◆ **WORK TO COMPLETE**:
Go through the lines below. Copy those with "nose".

◆ **PROVIDED ENTRIES**:

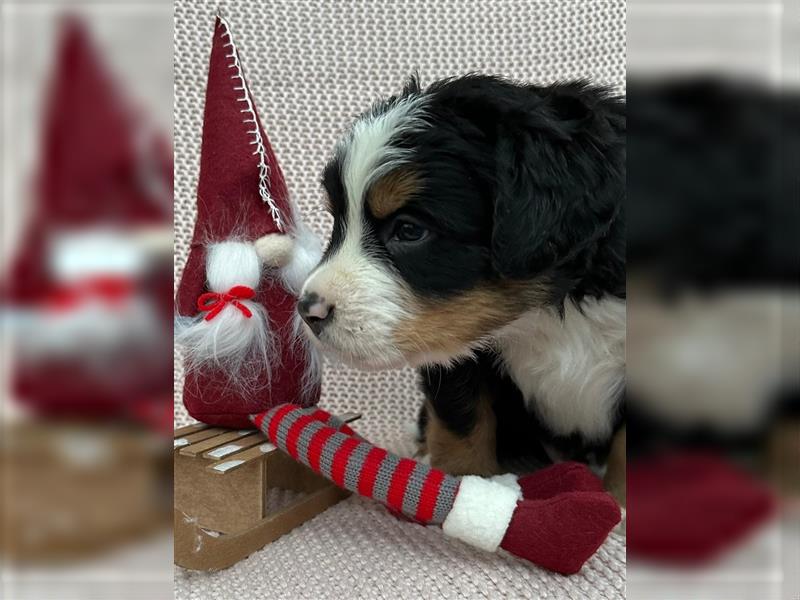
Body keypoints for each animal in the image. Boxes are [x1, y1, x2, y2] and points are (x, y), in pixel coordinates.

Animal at [298, 72, 624, 500]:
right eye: (338, 222)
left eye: (409, 230)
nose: (308, 309)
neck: (552, 310)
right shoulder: (456, 346)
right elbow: (462, 419)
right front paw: (467, 488)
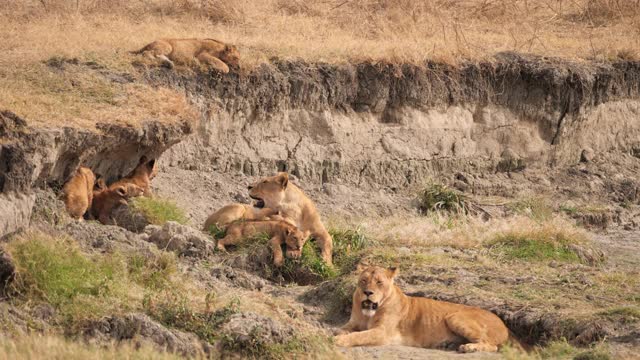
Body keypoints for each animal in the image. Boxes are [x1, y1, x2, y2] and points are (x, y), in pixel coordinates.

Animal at [336, 264, 516, 352]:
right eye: (364, 281)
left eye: (379, 282)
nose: (368, 292)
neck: (368, 314)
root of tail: (505, 325)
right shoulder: (353, 323)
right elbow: (341, 329)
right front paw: (338, 334)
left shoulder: (382, 332)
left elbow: (360, 336)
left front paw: (340, 340)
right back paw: (448, 345)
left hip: (455, 316)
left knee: (492, 345)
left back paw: (469, 348)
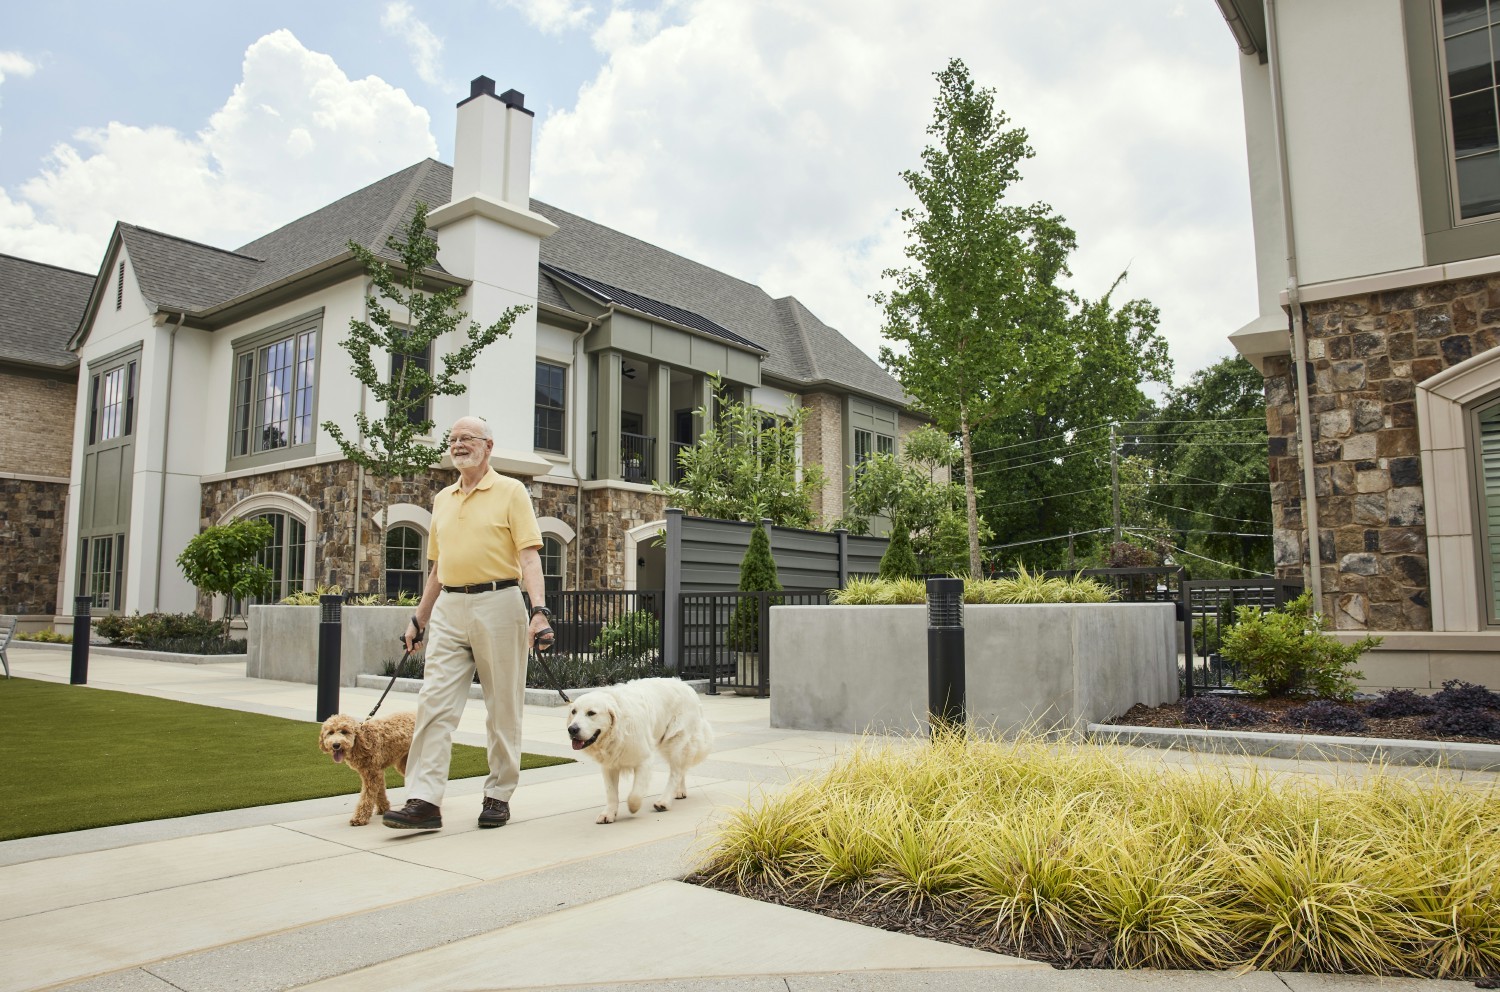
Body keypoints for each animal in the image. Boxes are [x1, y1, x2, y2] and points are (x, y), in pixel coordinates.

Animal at [567, 678, 720, 822]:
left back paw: (663, 802)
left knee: (676, 773)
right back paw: (680, 791)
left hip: (676, 743)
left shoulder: (644, 760)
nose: (572, 729)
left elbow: (635, 793)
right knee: (682, 769)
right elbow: (611, 793)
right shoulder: (609, 765)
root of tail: (686, 686)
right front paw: (608, 814)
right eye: (574, 712)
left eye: (591, 713)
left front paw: (633, 807)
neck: (618, 728)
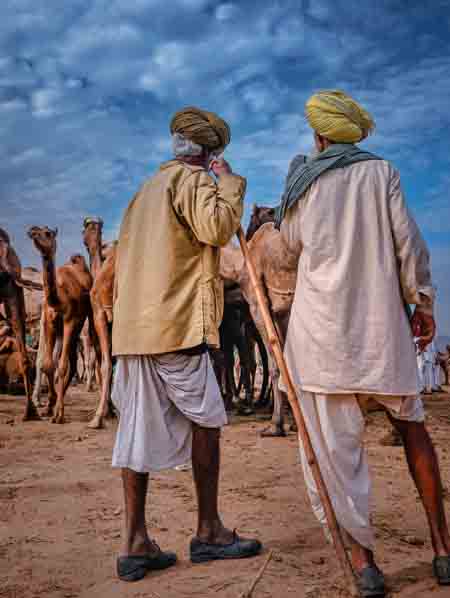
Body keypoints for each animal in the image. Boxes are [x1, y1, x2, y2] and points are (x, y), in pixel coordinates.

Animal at [27, 227, 93, 424]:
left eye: (48, 233)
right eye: (37, 230)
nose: (32, 231)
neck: (59, 299)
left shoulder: (70, 321)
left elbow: (62, 366)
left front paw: (59, 413)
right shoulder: (49, 323)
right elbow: (48, 364)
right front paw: (49, 406)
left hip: (79, 326)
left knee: (71, 362)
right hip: (62, 332)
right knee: (69, 361)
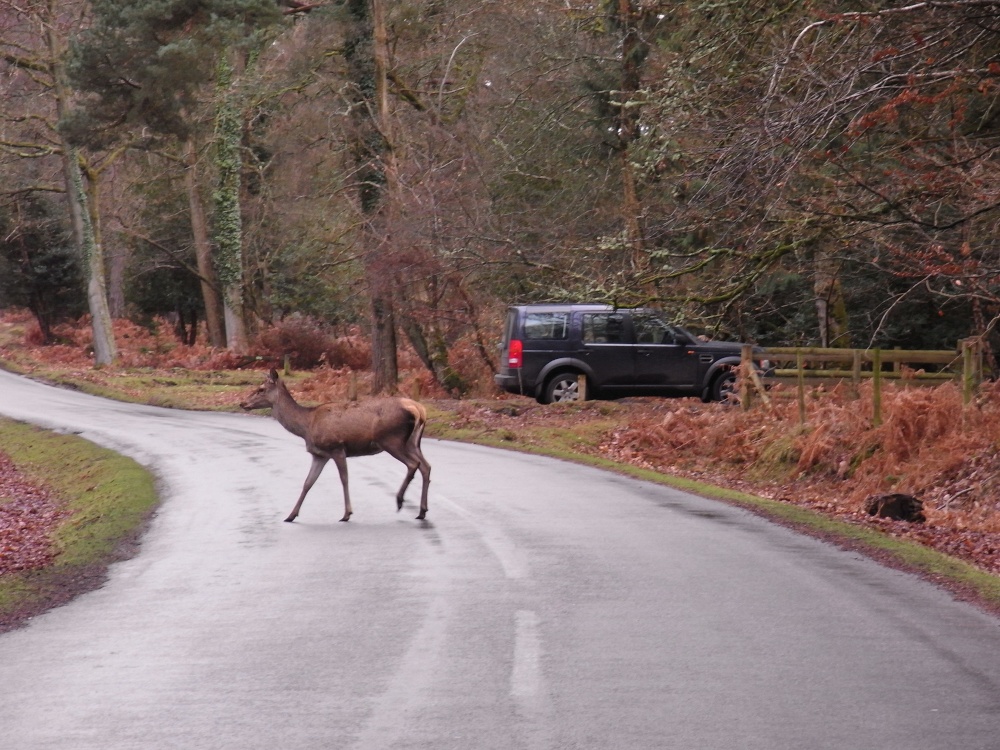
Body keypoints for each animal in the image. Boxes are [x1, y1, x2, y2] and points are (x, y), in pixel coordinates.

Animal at [243, 368, 434, 524]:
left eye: (261, 389)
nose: (242, 403)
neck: (307, 426)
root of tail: (419, 410)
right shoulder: (319, 455)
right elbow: (308, 482)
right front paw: (291, 515)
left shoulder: (336, 448)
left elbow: (344, 479)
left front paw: (347, 513)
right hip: (413, 443)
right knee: (426, 466)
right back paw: (422, 511)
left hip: (391, 439)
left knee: (413, 464)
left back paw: (400, 500)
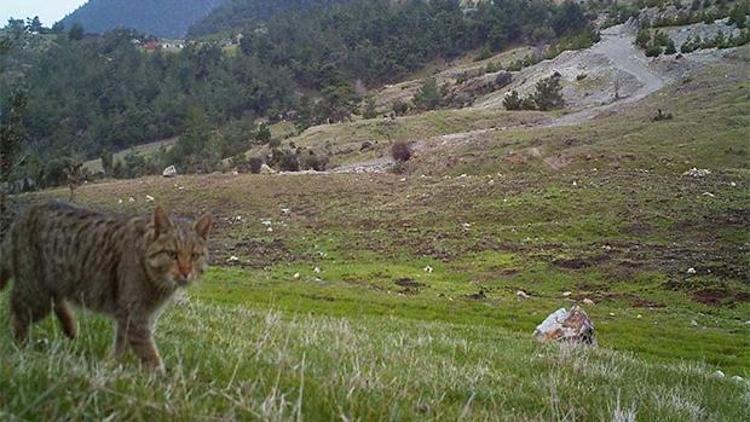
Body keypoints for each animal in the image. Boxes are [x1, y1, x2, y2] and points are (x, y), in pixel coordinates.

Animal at [0, 202, 212, 372]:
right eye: (172, 254)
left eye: (194, 256)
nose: (185, 272)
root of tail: (21, 217)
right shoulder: (135, 318)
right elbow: (150, 355)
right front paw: (162, 380)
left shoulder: (130, 318)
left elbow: (120, 346)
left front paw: (111, 365)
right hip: (35, 292)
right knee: (17, 314)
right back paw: (22, 350)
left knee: (55, 301)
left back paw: (71, 328)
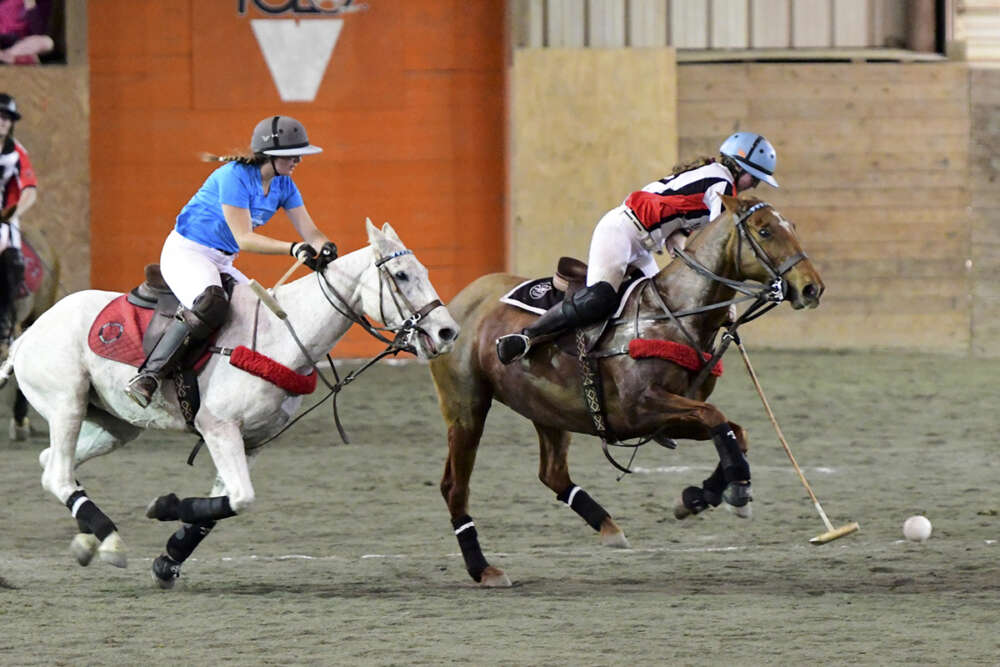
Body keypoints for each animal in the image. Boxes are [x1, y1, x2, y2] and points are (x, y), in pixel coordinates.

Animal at [0, 222, 458, 588]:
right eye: (401, 274)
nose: (447, 331)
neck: (282, 335)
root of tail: (25, 336)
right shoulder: (218, 427)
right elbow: (241, 498)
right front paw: (164, 507)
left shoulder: (253, 440)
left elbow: (223, 505)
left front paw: (168, 559)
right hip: (67, 403)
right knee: (59, 474)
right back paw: (109, 540)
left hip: (116, 425)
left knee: (51, 465)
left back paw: (86, 541)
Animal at [430, 196, 828, 588]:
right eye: (764, 230)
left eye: (792, 225)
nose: (812, 288)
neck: (676, 313)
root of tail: (456, 303)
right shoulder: (640, 409)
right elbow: (717, 418)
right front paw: (736, 489)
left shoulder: (667, 418)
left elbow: (733, 430)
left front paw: (704, 495)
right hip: (466, 408)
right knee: (454, 487)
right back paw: (483, 568)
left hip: (544, 407)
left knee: (551, 472)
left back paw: (608, 527)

◆ **RESPONSE**:
nose: (308, 309)
nose: (368, 292)
nose: (572, 729)
nose: (32, 231)
nose: (242, 403)
nose: (185, 272)
nose: (447, 331)
nose: (812, 288)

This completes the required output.